MinaFoundation / mina-fungible-token

https://minafoundation.github.io/mina-fungible-token/
Apache License 2.0
18 stars 8 forks source link

off-chain persistence #39

Open harrysolovay opened 6 months ago

harrysolovay commented 6 months ago

Ideally not using archive nodes.

sam-goodwin commented 5 months ago

In my experiments with Mina, I've found myself wanting to just host my Mina contracts in a traditional service instead of running them on the user's browser. This deviates from pure decentralization, but it does open up some interesting use-cases for open source, self-hostable services.

For example, to install a "zkservice", I can clone the repository of that service from GitHub and deploy it to my own AWS account, kubernetes cluster, cloudflare, wherever. Now I own all my data and can make use of scalable services to build apps with the performance of web 2.0. The Mina chain only needs to facilitate trustless interactions between two copies of the same service that don't share data. 99% of the app could otherwise be developed traditionally.

The use-case I am exploring is "purchase a product without revealing bank balance":

  1. create a service that stores a bank balance in a web 2.0 database
  2. provide an API for purchaseProduct
  3. deploy 2 copies of this exact same service to 2 different servers
  4. have them interact with each other, e.g. "service 1 buys product X from service 2" without ever exposing the amount of funds in service 1, only proving that it has enough to make the purchase.

Data for each balance would only be knowable by having access to the server that stores it. This seems to solve some of the problems I've read about archive servers.

harrysolovay commented 5 months ago

The approach you describe seems more aligned with the real-world needs of app devs. Some really interesting doors open up when contracts are placed behind a service.
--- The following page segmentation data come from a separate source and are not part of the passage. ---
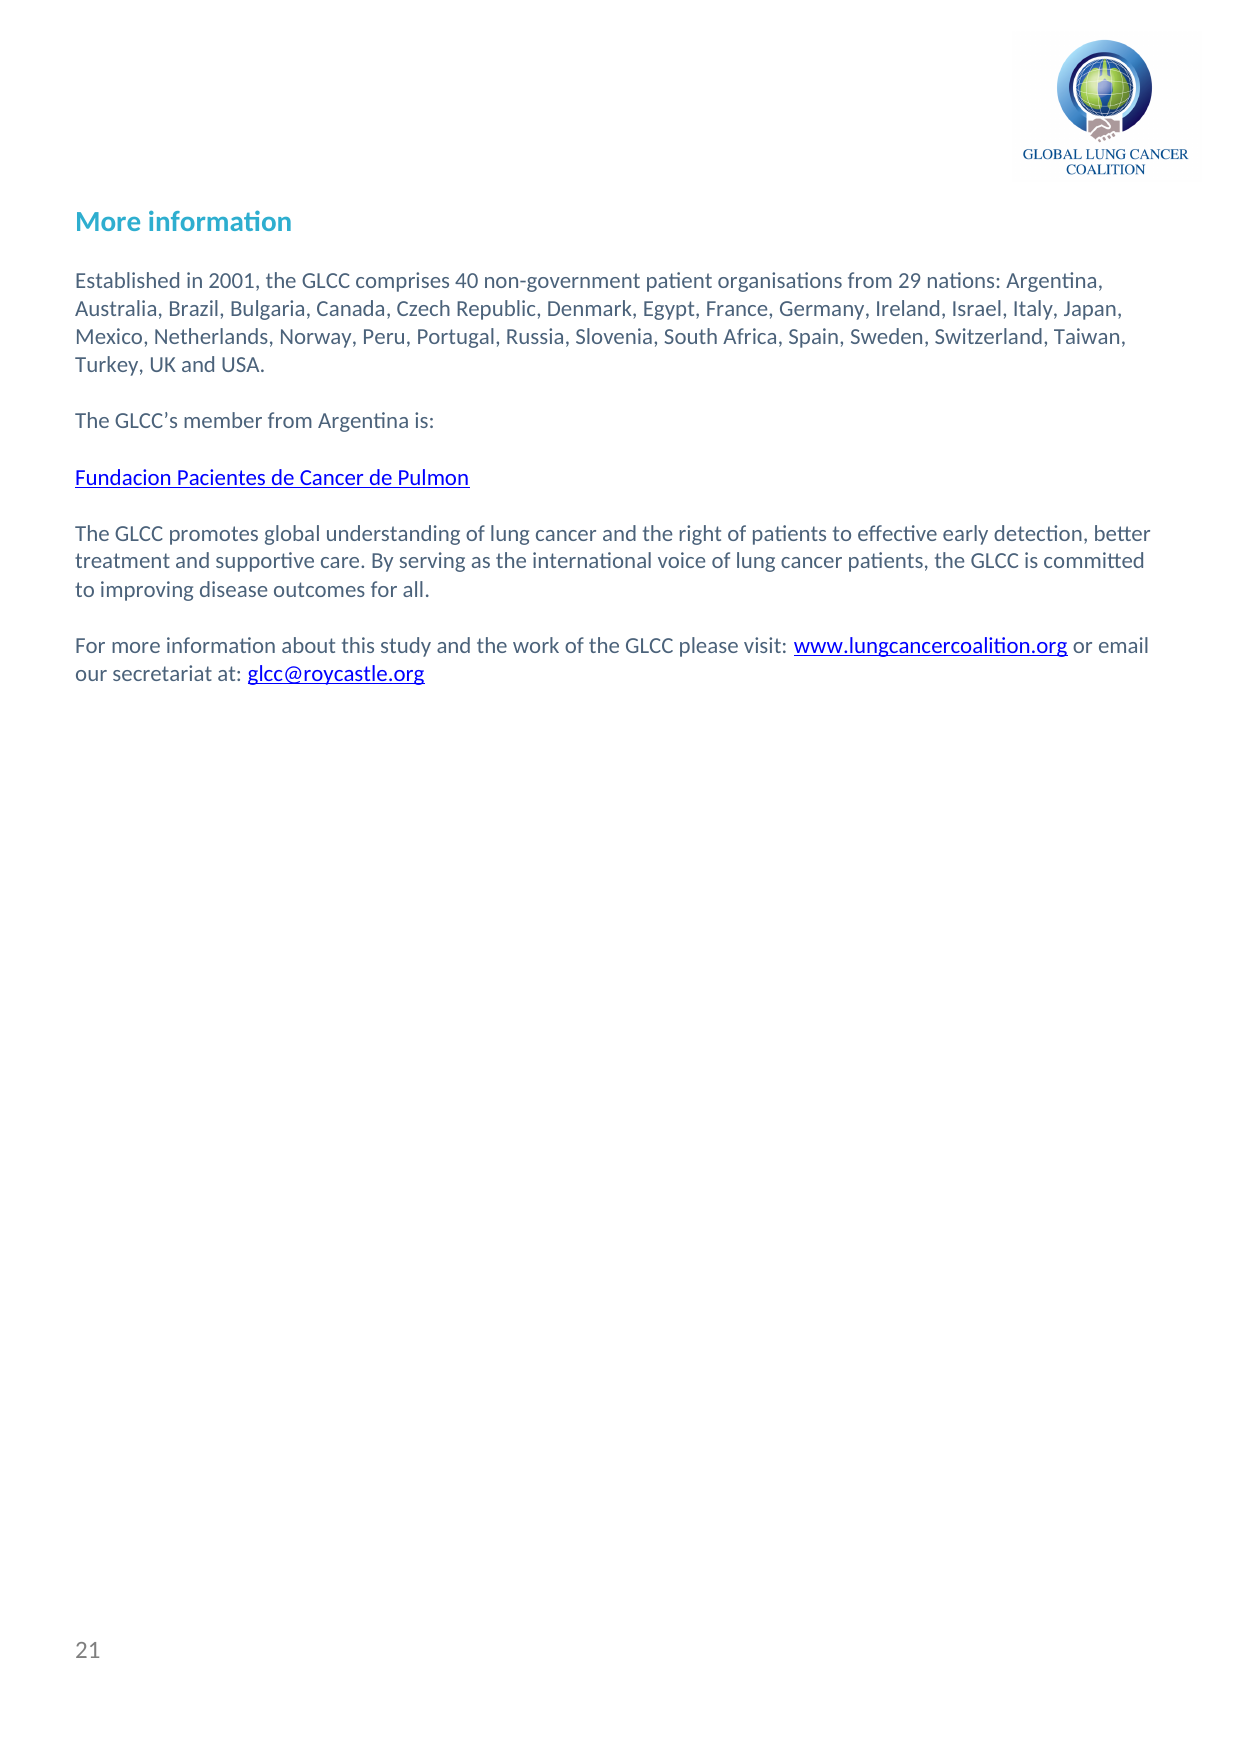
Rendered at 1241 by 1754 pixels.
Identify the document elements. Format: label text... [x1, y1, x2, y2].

text Established in 2001, the GLCC comprises 40 non-government patient organisations from 29 nations: Argentina, Australia, Brazil, Bulgaria, Canada, Czech Republic, Denmark, Egypt, France, Germany, Ireland, Israel, Italy, Japan, Mexico, Netherlands, Norway, Peru, Portugal, Russia, Slovenia, South Africa, Spain, Sweden, Switzerland, Taiwan, Turkey, UK and USA. [75, 266, 1165, 378]
subtitle More information [75, 203, 1165, 238]
text Fundacion Pacientes de Cancer de Pulmon [75, 463, 1165, 491]
text The GLCC’s member from Argentina is: [75, 407, 1165, 434]
picture [1011, 31, 1202, 182]
text For more information about this study and the work of the GLCC please visit: www.lungcancercoalition.org or email our secretariat at: glcc@roycastle.org [75, 631, 1165, 687]
text The GLCC promotes global understanding of lung cancer and the right of patients to effective early detection, better treatment and supportive care. By serving as the international voice of lung cancer patients, the GLCC is committed to improving disease outcomes for all. [75, 519, 1165, 603]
For instance, safeguarding against misalignment between Mina and persistent storage:

If the client is responsible for submitting tx, then it must also persist info about those transactions to the db, ostensibly but watching for inclusion and then––depending on tx success––sharing the transaction with a server, which writes it do a db. What happens if the device goes offline with a pending tx inflight? In the approach you describe, the server becomes responsible for submitting the tx, observing its status and persisting any relevant state. Much safer.

yunus433 commented 5 months ago

Hello everyone,

As @sam-goodwin described, using ZKPs (ZK proofs) for trustless interactions between different servers is indeed very strong, and it provides 100% trustless actions as mentioned. However, this does not provide any liveness guarantees. In simpler terms, there is no solution if one of the servers is unreachable. That is the real power of using a blockchain to distribute ZKPs. I mean that the architecture you describe here is very strong, but it can be improved by including a DA (data availability) layer and a settlement ZK L1 (like Mina) without losing any Web2 advantages.

To explain the idea further, let me describe a possible architecture for the example you gave. Let’s say I have two servers, and I want to buy something from the other without revealing my balance. Instead of knowing who is the provider of the product, the fee payer can use the DA layer and ZK settlement at the same time to put a “buy request” on chain, which can then be taken by any product owner and finalized.

I first send my fund ZKP to the ZK L1 (e.g. Mina) to prove I have some funds available, and I am not doing double spending (the ZK L1 and DA layer must be integrated so that the buy purchase locks the corresponding funds fast enough to not create an attack vector through double spending). Then, I put a buy request on the DA layer through my light client. Note here that I use no RPC endpoints if I access both chains through light clients, which are possible by definition in DAs and also somewhat available in Mina. Then, any owner of the product can complete the request, get the corresponding funds, and update both chains, again through its own light clients without using RPCs. None of the servers are on chain, so both of them have the advantages of Web2 scalability. The only settlement happens when the process is complete. This system is 100% decentralized: it is always available without the need of RPCs and completely trustless as the entire process is settled by ZKPs.

I hope this gives some idea on how DA and ZK are completing the picture to create a very strong networking model. I can also try expanding this idea further for a more complex example if that would be helpful. Here, I have not mentioned other advantages that come with this modular structure, like disabling a possible MEV, as there is no need for RPCs (which is a very strong concern in most of the DEXs right now).

A final point is to mention that there is actually no architectural difference between using a browser or a server in this approach. If you need very strong performance, of course servers are much stronger than client computers, but regular users can right now easily generate simple ZKPs with o1js in an acceptable time frame in terms of UX. This is also a very strong advantage for applications that need to be compliant with GDPR.